On July 13, 2011, then-Mayor of Boston Thomas Menino signed an executive order that created a special task force for the city’s most risk-prone and risk-causing addresses. The result — the Problem Properties Task Force — was and is a platform for cross-agency collaboration that works to address and pre-empt community disorder. The idea driving the project is simple: the more dangerous an area, the more dangerous activity it attracts. A few isolated properties, the mayor suspected, caused a disproportionate amount of trouble for city officials. Early intervention became an imperative.
“The project aligns city resources to identify properties that have become focal points for illegal activity and nuisances to the community,” said Matt Mayrl, deputy CIO of Boston. “The Task Force’s job was to bring city leaders to the table to ask: How can we integrate the data to identify those properties? What regulatory strategies do we have to tackle these issues?" Designed to convene the most relevant heads of city departments, these meetings included the police commissioner, the fire commissioner, the commissioner of Inspectional Services, the director of the Office of Neighborhood Services, the commissioner of Public Health, the collector-treasurer, the director of the Air Pollution Control Commission, and the Corporation Counsel. Each furnished existing data sets from their respective agencies, which were then consolidated with data from the mayor’s 24-Hour Hotline.
In order to convert these data sets into action items, the city invested in an SAP High-Performance Analytic Appliance (HANA). This system combines data storage with data processing to generate a comprehensive reporting universe.
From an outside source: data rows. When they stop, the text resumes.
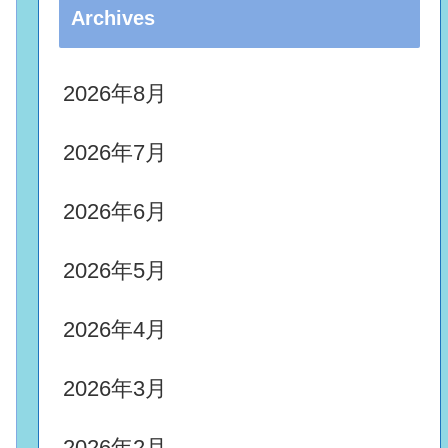
Archives
2026年8月
2026年7月
2026年6月
2026年5月
2026年4月
2026年3月
2026年2月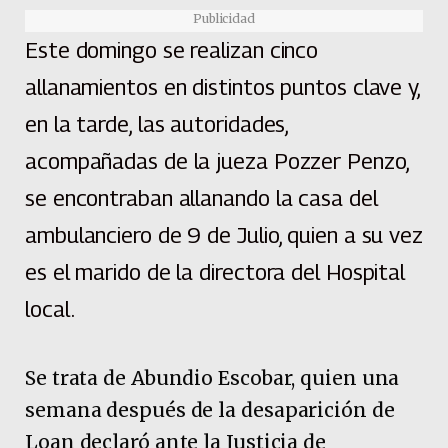
Publicidad
Este domingo se realizan cinco
allanamientos en distintos puntos clave y,
en la tarde, las autoridades,
acompañadas de la jueza Pozzer Penzo,
se encontraban allanando la casa del
ambulanciero de 9 de Julio, quien a su vez
es el marido de la directora del Hospital
local.
Se trata de Abundio Escobar, quien una
semana después de la desaparición de
Loan declaró ante la Justicia de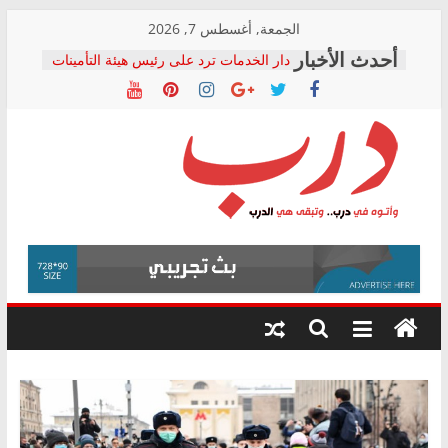
Skip
الجمعة, أغسطس 7, 2026
to
دار الخدمات ترد على رئيس هيئة التأمينات
content
بعد مؤتمره الصحفي: إنكار الأزمة لا ينهي
معاناة أصحاب المعاشات.. ونطالب بكشف
الشركة المنفذة
فرحات سليمان يكتب: القطاع الصحي إلى
أين؟
حزب التحالف الشعبي يطلق لجنة “الحق
درب
في الصحة” بالإسكندرية لرصد الانتهاكات
ودعم المرضى
صور .. اعتماد الرسومات النهائية للقرار
وأتوه
الوزاري لمدينة الصحفيين.. وانتهاء أعمال
في
إنشاء المبنى الإداري
درب..
المجلس القومي لحقوق الإنسان يعلن
وتبقى
متابعة قضية الدكتور محمد زهران.. ويؤكد:
هي
قرينة البراءة وضمانات المحاكمة العادلة
حق أصيل
الدرب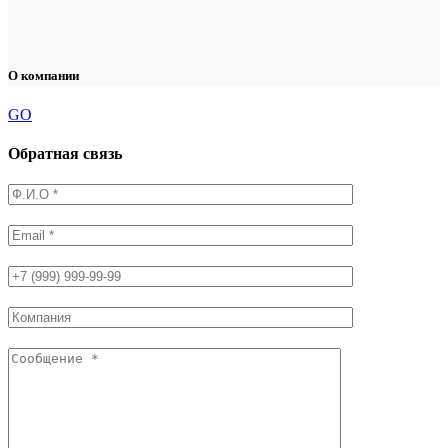
О компании
GO
Обратная связь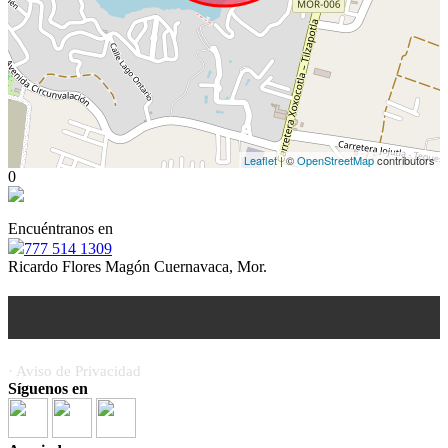
Leaflet
| ©
OpenStreetMap
contributors
0
Encuéntranos en
777 514 1309
Ricardo Flores Magón Cuernavaca, Mor.
· Aviso de Privacidad
Síguenos en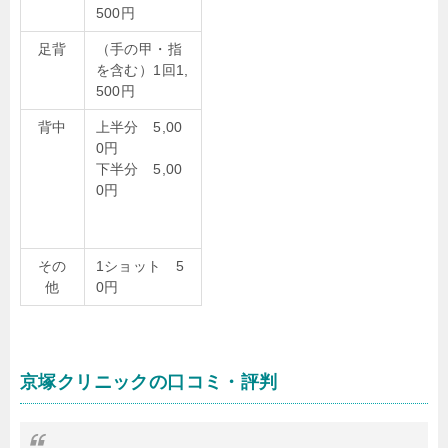
500円
足背
（手の甲・指
を含む）1回1,
500円
背中
上半分 5,00
0円
下半分 5,00
0円
その
1ショット 5
他
0円
京塚クリニックの口コミ・評判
Together, these tools “allowed us to cut across different stacks of data and produce analytics that are more easily consumable,” Mayrl said. “When you align data so that multiple systems can easily be cross-referenced, the queries that power multivariate weighting are made possible.”
Importantly, this weighting scheme allows the Task Force to use discretion throughout the process. Meeting every two weeks, each member is charged with reviewing his or her department’s records and incoming public complaints, which complement the analytics engine in the decision-making process. Once the Chair of the Task Force makes the final decision, the Task Force determines the appropriate action to take. That could mean increasing police surveillance, expediting enforcement proceedings by the Air Pollution Control Commission, levying of charges to recoup public costs, or commencing foreclosure proceedings against a property owner with delinquent real estate taxes.
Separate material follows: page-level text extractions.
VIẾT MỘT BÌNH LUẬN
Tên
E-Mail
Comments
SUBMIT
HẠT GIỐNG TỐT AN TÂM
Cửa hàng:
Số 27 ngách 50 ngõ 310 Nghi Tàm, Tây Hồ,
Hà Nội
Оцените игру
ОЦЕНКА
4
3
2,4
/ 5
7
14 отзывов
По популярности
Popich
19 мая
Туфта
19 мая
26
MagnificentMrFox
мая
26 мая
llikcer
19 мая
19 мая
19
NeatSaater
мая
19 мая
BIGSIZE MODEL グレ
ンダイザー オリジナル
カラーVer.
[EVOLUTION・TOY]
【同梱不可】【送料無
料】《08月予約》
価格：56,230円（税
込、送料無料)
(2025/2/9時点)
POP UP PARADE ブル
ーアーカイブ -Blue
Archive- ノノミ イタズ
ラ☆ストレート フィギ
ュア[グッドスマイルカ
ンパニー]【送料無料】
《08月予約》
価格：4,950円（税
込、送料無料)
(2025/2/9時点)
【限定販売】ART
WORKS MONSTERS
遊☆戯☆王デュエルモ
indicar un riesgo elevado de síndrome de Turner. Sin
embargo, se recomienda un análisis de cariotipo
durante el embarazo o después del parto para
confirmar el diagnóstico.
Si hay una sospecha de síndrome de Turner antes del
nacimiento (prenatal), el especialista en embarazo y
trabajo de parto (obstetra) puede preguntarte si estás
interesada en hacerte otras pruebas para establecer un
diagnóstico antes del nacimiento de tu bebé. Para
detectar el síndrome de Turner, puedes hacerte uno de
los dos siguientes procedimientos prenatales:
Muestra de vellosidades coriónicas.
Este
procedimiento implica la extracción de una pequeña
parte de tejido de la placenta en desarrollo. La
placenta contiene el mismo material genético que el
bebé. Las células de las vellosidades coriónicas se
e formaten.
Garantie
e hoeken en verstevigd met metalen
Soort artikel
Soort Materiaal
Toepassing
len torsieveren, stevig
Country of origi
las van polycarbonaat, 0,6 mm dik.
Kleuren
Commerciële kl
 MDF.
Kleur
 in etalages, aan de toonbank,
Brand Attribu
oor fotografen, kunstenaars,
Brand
In the first year of the program, the 18 buildings designated as problem properties showed a 55 percent reduction in police calls to those areas. As of the end of 2014, 291 properties had been flagged for investigation. Out of those, 58 were designated as "problem properties” and 44 resolved their issues following city intervention. 39 properties that were investigated but not designated also resolved their issues — a testament to the effectiveness of the program’s tiered-intervention design.
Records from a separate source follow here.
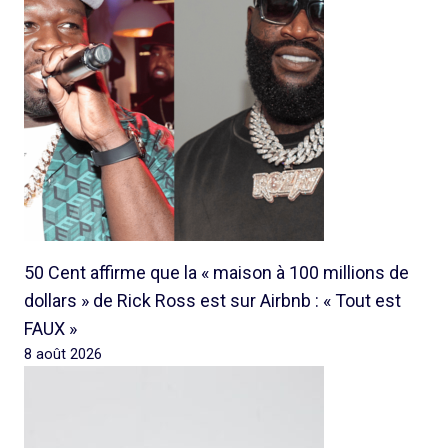
50 Cent affirme que la « maison à 100 millions de
dollars » de Rick Ross est sur Airbnb : « Tout est
FAUX »
8 août 2026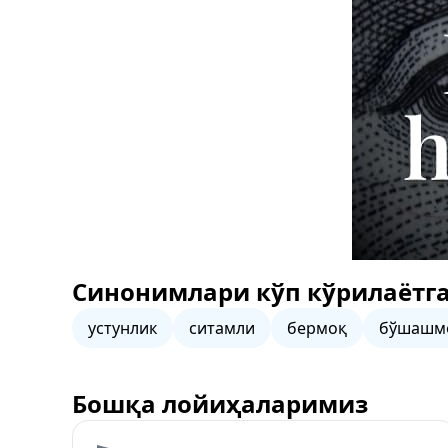
Синонимлари кўп кўрилаётга
устунлик
ситамли
бермоқ
бўшашм
Бошқа лойиҳаларимиз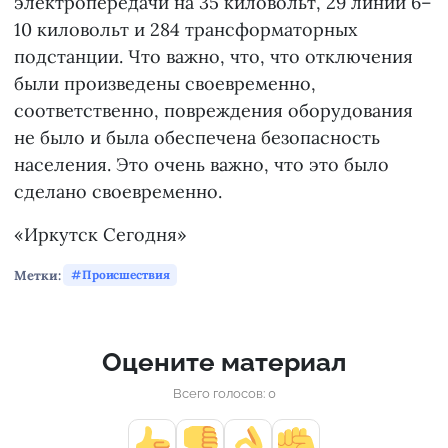
электропередачи на 35 киловольт, 29 линий 6–
10 киловольт и 284 трансформаторных
подстанции. Что важно, что, что отключения
были произведены своевременно,
соответственно, повреждения оборудования
не было и была обеспечена безопасность
населения. Это очень важно, что это было
сделано своевременно.
«Иркутск Сегодня»
Метки:
Происшествия
Оцените материал
Всего голосов: 0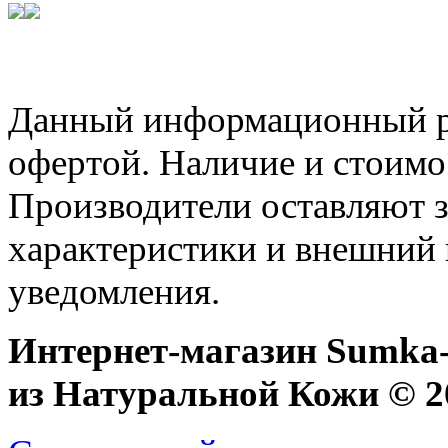
Данный информационный ре
офертой. Наличие и стоимо
Производители оставляют з
характеристики и внешний 
уведомления.
Интернет-магазин Sumka-
из Натуральной Кожи © 20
While other American cities have programs in place to address their issue-laden real estate, the Problem Properties Task Force is notable for its effectiveness. Not only does the program deliver clear social value to the communities it serves; it also saves the city money in the long term by targeting properties before situations worsen — and become more expensive.
On whether the program could be copied in other cities, Mayrl said that "every city has these issues. Even in a dense, vibrant urban environment, a lot of the biggest problems are caused by a small group of individuals and properties. That's not unique to Boston. That's a common situation."